After removing the specimen from crumbling and eroding soil, Simpson said, "I could tell the bone was newly fractured and so knew there had to be another part located nearby."

It would be two years before he could return to the area to excavate the other half of the sacrum, and within 10 minutes had found an almost complete, and the first, pelvic bones of a female member of H. erectus. The remaining pelvic bones were embedded in rock and had to be chiseled out. These few fossils have overturned thinking about how Homo erectus females might have looked and lived.

From the fossils and where they were found, Simpson said the female would have been in her early 20's (approximately late 20's by modern standards) and may have given birth. These fossils were deposited in an ancient swamp located close to a permanent river that was surrounded by extensive grasslands with numerous acacia bushes.

One million years ago burial of the dead was not practiced, and so the female may have died from being attacked by a carnivore, which would frequent the swampy area because of the water and plentiful food source, of disease or old age.

But by the position of her fossilized bones in the soil, Simpson said she was rapidly covered by soil deposits most likely from a sudden flood. At the time the woman lived about 1.2 million years ago, the area of Ethiopia was geologically active and separating of the rift created a basin that held lakes and a river.

As the river meandered along the basin floor , it created swampy areas which gave rise to lush grasslands and attracted hominids and a host of animals such as water buffalo-like bovines, waterbuck, kudus, zebras, warthogs, and cane rats, which are similar to muskrats.

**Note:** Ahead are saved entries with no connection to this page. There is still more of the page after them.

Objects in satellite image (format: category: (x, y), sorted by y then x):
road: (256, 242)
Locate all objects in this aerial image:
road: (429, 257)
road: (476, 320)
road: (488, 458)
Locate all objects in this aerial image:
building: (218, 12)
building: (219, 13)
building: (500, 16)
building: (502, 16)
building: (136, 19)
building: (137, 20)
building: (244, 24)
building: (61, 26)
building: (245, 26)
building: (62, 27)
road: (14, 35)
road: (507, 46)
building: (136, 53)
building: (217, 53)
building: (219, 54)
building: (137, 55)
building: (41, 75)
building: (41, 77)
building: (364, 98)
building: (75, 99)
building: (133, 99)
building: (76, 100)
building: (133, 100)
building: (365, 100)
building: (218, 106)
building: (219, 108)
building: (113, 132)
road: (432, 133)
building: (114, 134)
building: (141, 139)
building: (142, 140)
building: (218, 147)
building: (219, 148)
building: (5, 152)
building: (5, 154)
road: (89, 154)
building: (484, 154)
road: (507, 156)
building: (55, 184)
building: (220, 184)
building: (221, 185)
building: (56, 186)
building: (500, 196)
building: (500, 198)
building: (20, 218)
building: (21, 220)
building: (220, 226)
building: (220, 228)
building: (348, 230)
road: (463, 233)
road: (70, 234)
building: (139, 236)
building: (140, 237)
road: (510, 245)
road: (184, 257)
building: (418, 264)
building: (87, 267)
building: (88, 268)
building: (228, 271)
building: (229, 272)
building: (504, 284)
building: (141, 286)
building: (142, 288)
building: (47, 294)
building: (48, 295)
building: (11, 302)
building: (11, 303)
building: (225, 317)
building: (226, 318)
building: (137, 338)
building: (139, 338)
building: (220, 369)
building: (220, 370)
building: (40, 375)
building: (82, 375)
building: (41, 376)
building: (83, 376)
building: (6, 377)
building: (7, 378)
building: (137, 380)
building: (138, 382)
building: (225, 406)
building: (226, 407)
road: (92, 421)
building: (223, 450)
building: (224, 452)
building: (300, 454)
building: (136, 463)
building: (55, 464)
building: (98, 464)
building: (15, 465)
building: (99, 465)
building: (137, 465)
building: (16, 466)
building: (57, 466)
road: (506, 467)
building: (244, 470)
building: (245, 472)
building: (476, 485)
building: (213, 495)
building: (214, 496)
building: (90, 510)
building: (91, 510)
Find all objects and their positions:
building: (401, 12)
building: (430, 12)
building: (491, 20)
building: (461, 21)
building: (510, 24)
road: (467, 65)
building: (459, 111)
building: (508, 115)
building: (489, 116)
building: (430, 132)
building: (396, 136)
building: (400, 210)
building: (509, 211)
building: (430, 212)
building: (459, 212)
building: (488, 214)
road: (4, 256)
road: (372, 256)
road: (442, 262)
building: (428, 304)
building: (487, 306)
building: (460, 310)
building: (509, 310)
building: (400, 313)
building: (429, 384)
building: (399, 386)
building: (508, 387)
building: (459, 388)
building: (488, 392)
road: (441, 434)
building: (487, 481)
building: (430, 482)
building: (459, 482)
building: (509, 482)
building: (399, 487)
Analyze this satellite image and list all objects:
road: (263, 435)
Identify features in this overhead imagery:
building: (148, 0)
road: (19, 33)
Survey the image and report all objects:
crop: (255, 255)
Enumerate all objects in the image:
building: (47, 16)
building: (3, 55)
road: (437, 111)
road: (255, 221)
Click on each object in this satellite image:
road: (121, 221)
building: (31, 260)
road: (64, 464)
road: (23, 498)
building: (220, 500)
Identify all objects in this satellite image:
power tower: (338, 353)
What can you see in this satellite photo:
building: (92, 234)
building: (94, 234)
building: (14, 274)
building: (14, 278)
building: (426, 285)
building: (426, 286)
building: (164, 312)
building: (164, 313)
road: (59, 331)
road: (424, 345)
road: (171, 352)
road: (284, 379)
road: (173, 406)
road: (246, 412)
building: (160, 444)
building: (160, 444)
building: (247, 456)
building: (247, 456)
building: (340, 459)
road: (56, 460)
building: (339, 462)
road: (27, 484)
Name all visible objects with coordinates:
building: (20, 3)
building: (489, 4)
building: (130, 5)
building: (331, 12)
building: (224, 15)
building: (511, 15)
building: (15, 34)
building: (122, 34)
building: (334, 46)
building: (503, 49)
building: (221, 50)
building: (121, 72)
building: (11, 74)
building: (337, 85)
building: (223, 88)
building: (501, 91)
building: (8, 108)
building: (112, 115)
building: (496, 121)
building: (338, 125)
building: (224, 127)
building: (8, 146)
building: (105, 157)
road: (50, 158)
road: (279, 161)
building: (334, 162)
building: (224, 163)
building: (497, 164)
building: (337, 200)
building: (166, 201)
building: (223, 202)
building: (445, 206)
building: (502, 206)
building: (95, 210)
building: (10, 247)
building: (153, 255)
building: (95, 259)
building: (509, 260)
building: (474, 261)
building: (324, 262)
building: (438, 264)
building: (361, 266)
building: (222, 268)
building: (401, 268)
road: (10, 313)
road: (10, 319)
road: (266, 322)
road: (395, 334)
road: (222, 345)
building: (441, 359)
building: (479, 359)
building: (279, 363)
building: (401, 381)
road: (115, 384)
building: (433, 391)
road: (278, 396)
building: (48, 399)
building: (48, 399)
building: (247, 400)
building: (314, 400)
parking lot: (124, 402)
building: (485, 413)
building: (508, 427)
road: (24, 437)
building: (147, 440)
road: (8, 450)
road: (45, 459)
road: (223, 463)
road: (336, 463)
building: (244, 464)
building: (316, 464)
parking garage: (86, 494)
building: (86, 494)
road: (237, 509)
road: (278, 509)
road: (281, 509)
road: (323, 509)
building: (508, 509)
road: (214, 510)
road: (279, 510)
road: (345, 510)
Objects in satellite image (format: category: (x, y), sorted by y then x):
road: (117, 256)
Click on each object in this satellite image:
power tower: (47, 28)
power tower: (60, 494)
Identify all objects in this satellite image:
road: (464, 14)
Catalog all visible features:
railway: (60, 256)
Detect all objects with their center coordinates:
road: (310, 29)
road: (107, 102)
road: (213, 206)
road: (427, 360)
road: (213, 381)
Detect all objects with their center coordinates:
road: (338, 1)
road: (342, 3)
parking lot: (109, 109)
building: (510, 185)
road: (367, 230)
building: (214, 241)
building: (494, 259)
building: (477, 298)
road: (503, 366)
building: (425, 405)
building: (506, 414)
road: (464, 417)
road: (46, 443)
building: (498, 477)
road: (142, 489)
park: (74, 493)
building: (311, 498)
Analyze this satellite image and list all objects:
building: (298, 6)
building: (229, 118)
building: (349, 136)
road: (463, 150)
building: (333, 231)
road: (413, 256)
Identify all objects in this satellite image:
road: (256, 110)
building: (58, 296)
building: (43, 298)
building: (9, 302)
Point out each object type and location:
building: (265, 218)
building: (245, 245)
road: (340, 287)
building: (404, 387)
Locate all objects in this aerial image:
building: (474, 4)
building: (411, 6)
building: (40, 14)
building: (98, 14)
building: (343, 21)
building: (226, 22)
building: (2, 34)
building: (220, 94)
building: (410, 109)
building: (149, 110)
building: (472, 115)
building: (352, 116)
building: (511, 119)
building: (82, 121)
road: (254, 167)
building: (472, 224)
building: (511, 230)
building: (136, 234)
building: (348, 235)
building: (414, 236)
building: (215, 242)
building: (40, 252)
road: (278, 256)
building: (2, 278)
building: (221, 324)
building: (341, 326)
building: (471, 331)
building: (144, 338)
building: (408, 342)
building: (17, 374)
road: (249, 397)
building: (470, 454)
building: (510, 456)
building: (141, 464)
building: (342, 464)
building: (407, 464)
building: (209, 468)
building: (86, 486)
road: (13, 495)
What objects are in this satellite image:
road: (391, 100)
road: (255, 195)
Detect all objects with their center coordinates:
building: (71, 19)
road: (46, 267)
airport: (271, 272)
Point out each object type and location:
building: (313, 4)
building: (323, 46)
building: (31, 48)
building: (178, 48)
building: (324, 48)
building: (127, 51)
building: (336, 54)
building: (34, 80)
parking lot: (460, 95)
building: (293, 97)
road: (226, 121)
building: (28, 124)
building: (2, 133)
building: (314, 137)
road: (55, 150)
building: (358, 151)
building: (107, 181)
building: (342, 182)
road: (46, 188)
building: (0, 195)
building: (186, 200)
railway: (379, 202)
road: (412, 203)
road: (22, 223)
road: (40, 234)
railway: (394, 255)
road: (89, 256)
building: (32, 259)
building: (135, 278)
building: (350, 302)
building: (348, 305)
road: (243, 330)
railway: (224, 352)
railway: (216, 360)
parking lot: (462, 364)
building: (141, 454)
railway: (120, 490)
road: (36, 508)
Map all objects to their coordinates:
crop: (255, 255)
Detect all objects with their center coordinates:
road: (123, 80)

It also attracted predators of these animals as well as hominids that lived on the grasslands near the water.

Simpson suspects carnivores may have eaten the remains and dragged them into a swamp that was covered by a rapid event like a flood and preserved the pelvis in an almost upright position in the sediment.

Over the years, the area remained geologically active and where it once was a depositional area for sediments, it now has become drier and an area where erosion occurs.

"We found the pelvis at the right moment," said Simpson. He plans to the return to the area soon and do more surveying, hopeful that the erosion will continue to work and erode ribs and other skeletal material like the skull from the rock.

Simpson will return to Ethiopia this coming week for two months of field work in the area. Accompanying him will be graduate student Susan Standen and undergraduate Anna Wieser, an anthropology major and geological science minor who will be doing work for her senior capstone project.

The Gona Palaeoanthropological Research Project is directed by Dr. Sileshi Semaw from the Center for Research into the Anthropological Foundations of Technology (CRAFT) at the Stone Institute at Indiana University. The Stone Institute directs the Gona Paleoanthropological Research Project in the Afar Regional State in the Great Rift Valley of Ethiopia.

This research was funded by the Leakey Foundation, National Geographic Society, Wenner-Gren Foundation and the National Science Foundation.